Legally Enforceable Contract Advise To Stephanie & Adam Essay


Advise Stephanie and Adam as to whether they have formed a legally enforceable contract. Discuss your answer with reference to the law of contract only.



The issue in this case is to determine through the analysis of the elements of contract that whether a valid contract has been formed between Stephanie and Adam or not.


Ermogenous v Greek Orthodox Community of South Australia- Intention to create legal relationship (ICLR)

Carlill v Cabolic Smoke Ball Co- ICLR, Offer

Rose & Frank Co. v Crompton and Bros. Ltd- ICLR

Pharmaceutical Society v Boots Cash Chemists Ltd (1953) 1 QB 401. –Invitation to treat

Routledge v Grant-offer revocation

Masters v Cameron – Acceptance

Application of laws

An agreement which is intended to be binding between two or more persons and can be enforced in the court of law is known as a contract. A contract can be both in writing as well as oral. In order to form a binding contract there are six elements which needs to be present. Firstly the parties to the contract must have an intention to form an agreement which they know would be binding at law. There must be an agreement as to the fundamental terms of the contract between the parties. This is determined by analyzing offer and acceptance. There has to be consideration in the contract. The parties must be capable to get into the contract which means there must be a valid offer and acceptance. The terms in a contract have to be certain and the overall objective of the contract has to be legal. Therefore whether there has been a contract between Stephanie and Adam or not has to be determined upon the analysis of these elements. If these elements are satisfied than there is a contract between the two parties.

The court has to determine whether an intention to create a legal obligation is present or not in a contract. The presence of ICLR is analyzed by the court through an objective approach rather than a subjective way. According to the objective approach the court puts a prudent or reasonable individual in place of the claimant and then analyze whether the hypothetical person would have been induced by the offer of the defendant to get into a legally enforceable contract or not. In the case of Ermogenous v Greek Orthodox Community of South Australia Incorporated the judges held that the surrounding circumstances of the contract has to be considered in order to determine the presence of ICLR.

In the case of Carlill v Cabolic Smoke Ball Co it was provided by the court that where there is a commercial agreement it is presumed that the intention of creating a legal obligation is there between the parties to the contract. The presumption can only be rebutted where appropriate evidence is found such as an honor clause which states that there is no ICLR as stated in Rose & Frank Co. v Crompton and Bros. Ltd. In the given situation as there was a commercial agreement between Stephanie and Adam there is a presumption that ICLR is present in the contract. in addition there is no evidence which suggest that the parties did not want to be bound legally to the contract terms. Therefore it can be evidently stated that ICLR is present between Adam and Stephanie.
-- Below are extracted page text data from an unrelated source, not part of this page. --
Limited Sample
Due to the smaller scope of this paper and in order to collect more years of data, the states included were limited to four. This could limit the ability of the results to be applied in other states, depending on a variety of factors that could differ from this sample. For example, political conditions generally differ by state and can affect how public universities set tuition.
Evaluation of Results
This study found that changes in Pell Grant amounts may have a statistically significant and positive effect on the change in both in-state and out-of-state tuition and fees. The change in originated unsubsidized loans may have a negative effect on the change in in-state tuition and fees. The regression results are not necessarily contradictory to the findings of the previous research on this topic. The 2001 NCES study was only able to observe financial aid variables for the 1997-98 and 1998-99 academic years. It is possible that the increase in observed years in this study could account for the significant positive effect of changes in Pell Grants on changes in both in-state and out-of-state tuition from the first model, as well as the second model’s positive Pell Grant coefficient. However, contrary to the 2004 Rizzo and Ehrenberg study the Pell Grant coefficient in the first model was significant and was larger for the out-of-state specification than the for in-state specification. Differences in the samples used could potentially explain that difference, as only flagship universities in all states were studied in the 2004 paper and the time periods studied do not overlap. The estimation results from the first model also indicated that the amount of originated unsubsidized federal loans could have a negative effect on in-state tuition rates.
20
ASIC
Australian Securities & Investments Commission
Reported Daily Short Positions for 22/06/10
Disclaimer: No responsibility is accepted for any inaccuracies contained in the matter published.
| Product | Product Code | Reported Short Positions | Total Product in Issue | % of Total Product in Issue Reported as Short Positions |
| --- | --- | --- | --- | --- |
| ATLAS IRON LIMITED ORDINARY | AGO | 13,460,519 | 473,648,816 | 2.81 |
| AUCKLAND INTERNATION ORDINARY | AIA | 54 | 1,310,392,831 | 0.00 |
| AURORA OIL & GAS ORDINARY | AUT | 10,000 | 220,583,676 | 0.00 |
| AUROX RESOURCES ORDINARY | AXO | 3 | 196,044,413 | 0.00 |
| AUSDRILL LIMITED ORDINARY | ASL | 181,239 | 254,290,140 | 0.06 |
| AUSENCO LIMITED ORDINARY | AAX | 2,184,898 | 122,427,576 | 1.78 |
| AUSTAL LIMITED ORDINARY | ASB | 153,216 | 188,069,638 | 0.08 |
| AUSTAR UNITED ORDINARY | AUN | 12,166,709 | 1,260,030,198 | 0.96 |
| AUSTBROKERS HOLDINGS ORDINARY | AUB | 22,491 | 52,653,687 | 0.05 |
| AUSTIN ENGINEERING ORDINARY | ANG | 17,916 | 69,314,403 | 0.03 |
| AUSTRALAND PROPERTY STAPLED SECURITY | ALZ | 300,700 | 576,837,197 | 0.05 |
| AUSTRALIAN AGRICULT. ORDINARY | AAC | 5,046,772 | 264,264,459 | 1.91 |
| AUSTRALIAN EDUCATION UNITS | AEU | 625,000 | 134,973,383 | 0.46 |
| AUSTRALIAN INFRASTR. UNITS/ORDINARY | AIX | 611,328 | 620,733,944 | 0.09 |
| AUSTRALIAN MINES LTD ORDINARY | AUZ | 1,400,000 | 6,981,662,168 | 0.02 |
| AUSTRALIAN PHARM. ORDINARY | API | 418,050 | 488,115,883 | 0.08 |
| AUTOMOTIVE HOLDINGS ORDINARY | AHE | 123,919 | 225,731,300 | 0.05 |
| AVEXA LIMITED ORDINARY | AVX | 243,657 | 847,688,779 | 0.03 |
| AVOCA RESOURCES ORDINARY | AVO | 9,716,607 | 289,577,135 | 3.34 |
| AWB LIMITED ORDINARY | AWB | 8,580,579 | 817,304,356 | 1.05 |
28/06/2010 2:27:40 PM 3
A clear expression which suggest that a person wants to create a legal relationship with another person where such expression is accepted is known as an offer. An offer has to be differentiated from incomplete offers which are known as invitation to treat. Goods displayed in a shop constitute an invitation to treat as stated in Pharmaceutical Society v Boots Cash Chemists Ltd. Ana offer can be made to any person or the world at large. An invitation has no legal significance as its lacks intention and is incomplete. An offer can be revoked by the parties before it has been accepted as stated by Routledge v Grant. In the given situation the agent of Adam did not make a complete offer but an invitation to offer as it was in form of a tender. However a complete offer hand been made by Stephanie to purchase the business at $300000. Thus a valid offer exists between the parties which is valid till 5pm Saturday.

Adam provided Stephanie on Wednesday that he wants to sell the business at $300000. The statement was made before the offer elapsed. According to the rules of acceptance it has to be communicated to the person making the offer and has to be complete and unequivocal as stated by Masters v Cameron. The statement of Adam would therefore account to be a valid acceptance as it is unequivocal and has been done in time. Thus an agreement is established. The parties have the capacity to be in a contract, there is consideration and the contract has legal objective. Thus a contract is formed between the parties and Adam cannot deny it.